Nolan was not classically educated and, although much of the commemoration of the Great War in Australia may have been classicizing, Nolan did not make the connection between the Troy and Gallipoli until he moved to the Greek island of Hydra in 1955. While he was in Greece Nolan integrated this connection between Anzac soldiers and the heroes of the Trojan with his personal understanding of his brother’s death, which formed his personal experience of the grief caused by war. Nolan uses the geographical proximity between the Gallipoli Peninsula and the Trojan plains to create an imaginary landscape where both conflicts coexist. This follows Gilles Deleuze’s contention that the past and the present coincide in the same moment (Deleuze, 1966: 59). Nolan expresses Deleuze’s premise in the diptych ‘Gallipoli’ (1963) which depicts Gallipoli as a landscape pregnant with the past. In the diptych, Nolan melds multiple images from myth and history, separated by time and geographical space, to create a space where mythical and historical memories come together and interact with each other. The Hellenistic Laocoön sculpture (25 BCE, Vatican Museum) is alluded to in this painting, and it serves as a parallel to Nolan’s father and brother who are both depicted. Nolan links his diptych to the sculpture through the fathers’ shared loss and grief for their sons. The way in which he presents the Australian and Trojan experiences of war as shared is indicative of Nolan’s use of Homeric epic to understand the Australian war experience.
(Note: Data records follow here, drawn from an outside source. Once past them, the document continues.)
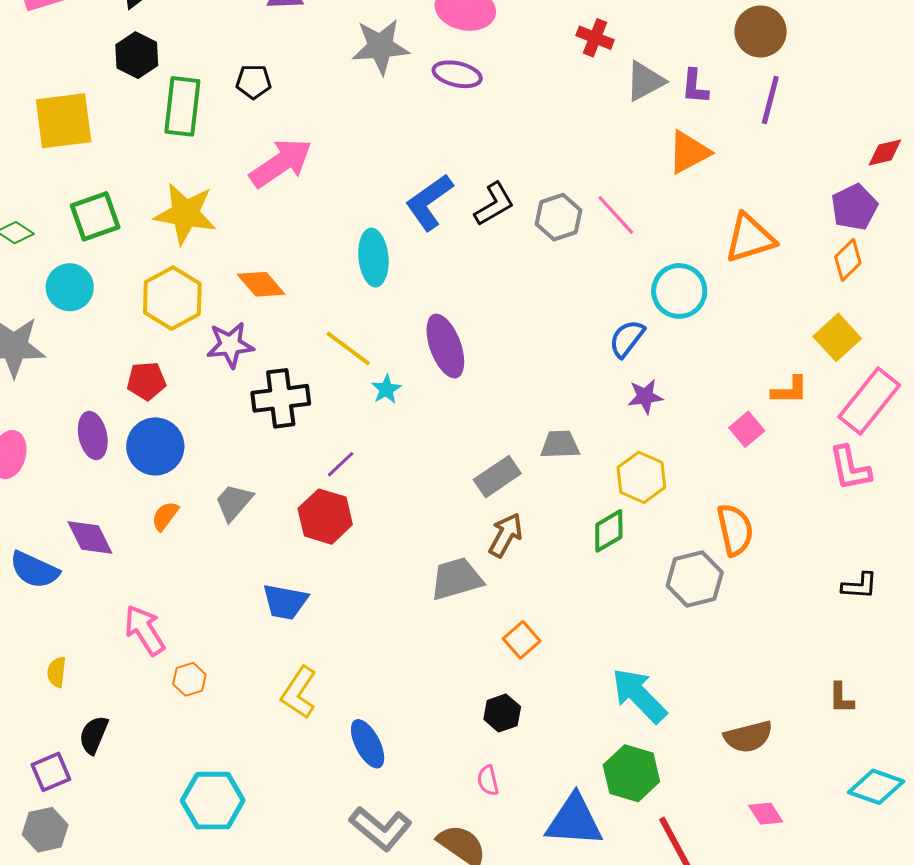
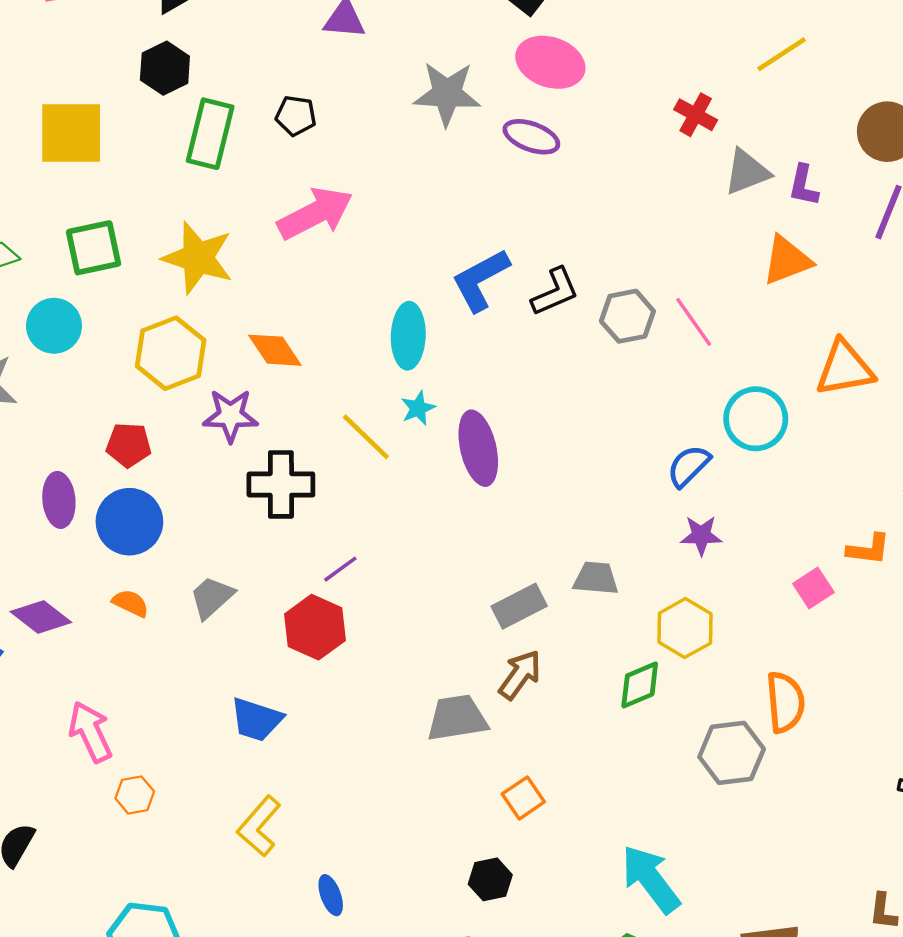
cyan star: (386, 389) -> (418, 408), moved
orange semicircle: (165, 516) -> (131, 603), turned 72
purple diamond: (90, 537) -> (41, 617), turned -33
blue ellipse: (368, 744) -> (331, 895), size x0.7

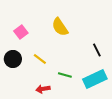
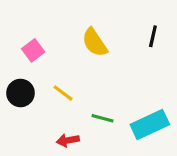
black line: (97, 50) -> (153, 36), moved, turned 40

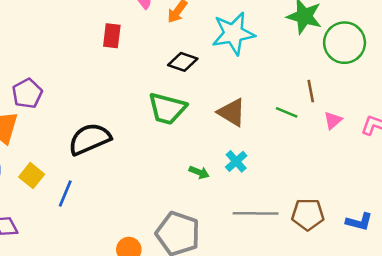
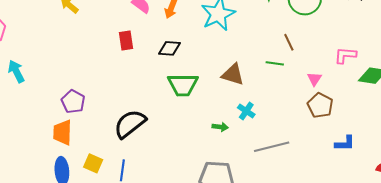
black diamond: (183, 62) -> (170, 48), moved
pink triangle: (333, 120) -> (314, 79), moved
brown pentagon: (308, 214) -> (320, 105), moved, turned -30
blue L-shape: (359, 222) -> (345, 143), moved

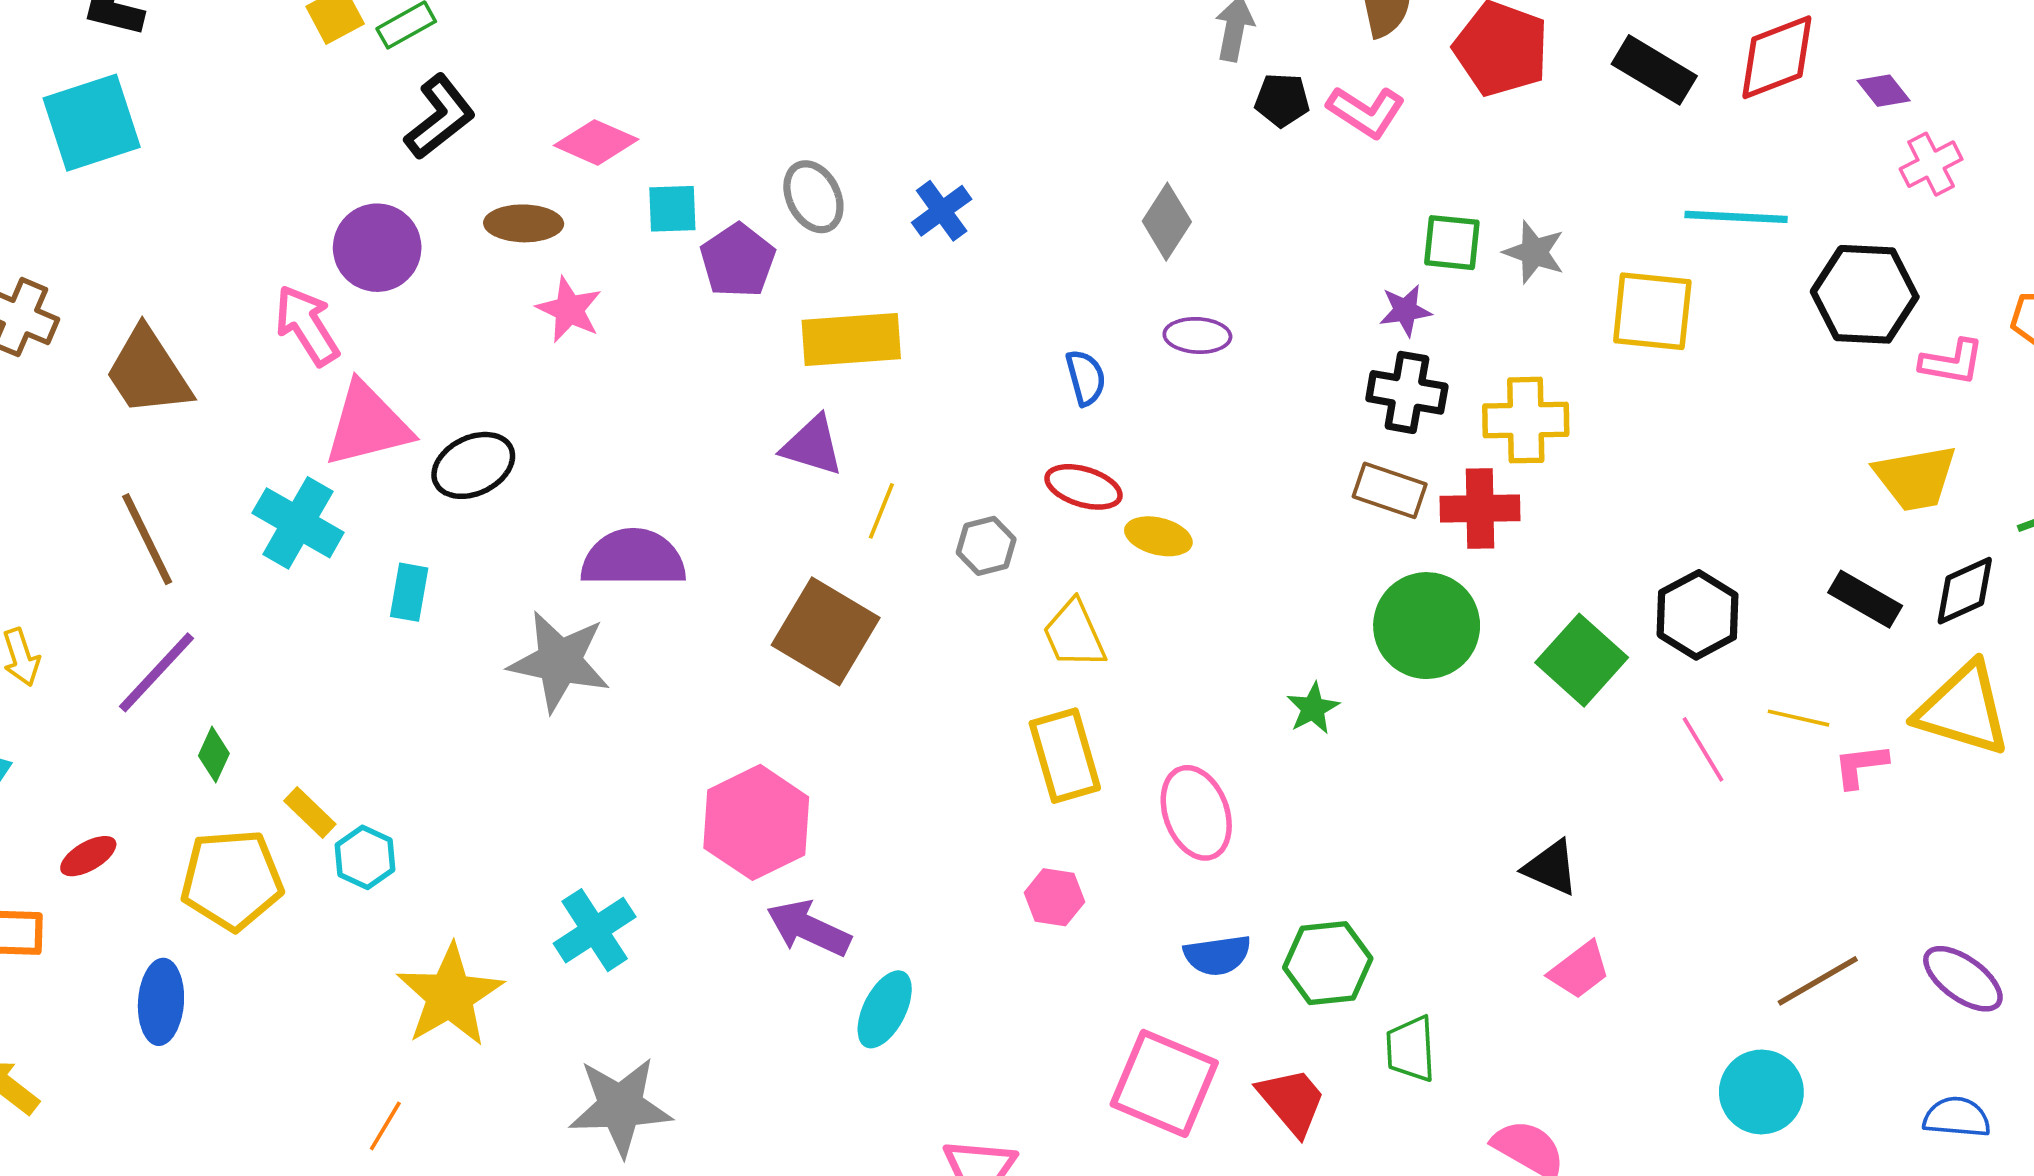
The personal loss of the artist’s brother and his interest in grief and loss will be further explored by an examination of the painting ‘Landscape with recumbent Greek figure’ (1956). This painting makes aesthetic allusions between Greek statuary and Nolan’s drowned brother. It criticises the tendency to glorify war in ‘high art’ and manipulates the statue to highlight war’s grotesque reality. Nolan’s use of classical imagery is often a feature of ‘Gallipoli Series’ exhibitions. The Australian 2010-2012 travelling exhibition entitled ‘The Gallipoli Series’ draws clear aesthetic connections between Nolan’s paintings and Greek art. The exhibition compares the paintings ‘Gallipoli figures in battle I’ (1962) and ‘Gallipoli figures in battle amid shell-fire’ (1962) to images depicted on the Kittos amphora (c. 367-6 BCE, British Museum) and suggests that Nolan used these aesthetic parallels to capture the intensity and individualism evident in the moment of death depicted. Although exhibitions of the ‘Gallipoli Series’ recognise Nolan’s use of classical imagery, the exploration of the connection between the series and classical art remains a gap in academic scholarship. This paper aims to fill this gap and contends that classical allusions are used by Nolan to highlight both the human consequences of the Gallipoli campaign and the devastating costs of war more generally.

This paper concludes that Nolan used classical painting and sculpture, the human dimension of war elucidated in Homer’s Iliad together with his understanding of the Gallipoli Campaign as the greatest conflict in the artist’s living memory, to reconcile the loss of his brother with universal conceptions of war, loss and grief.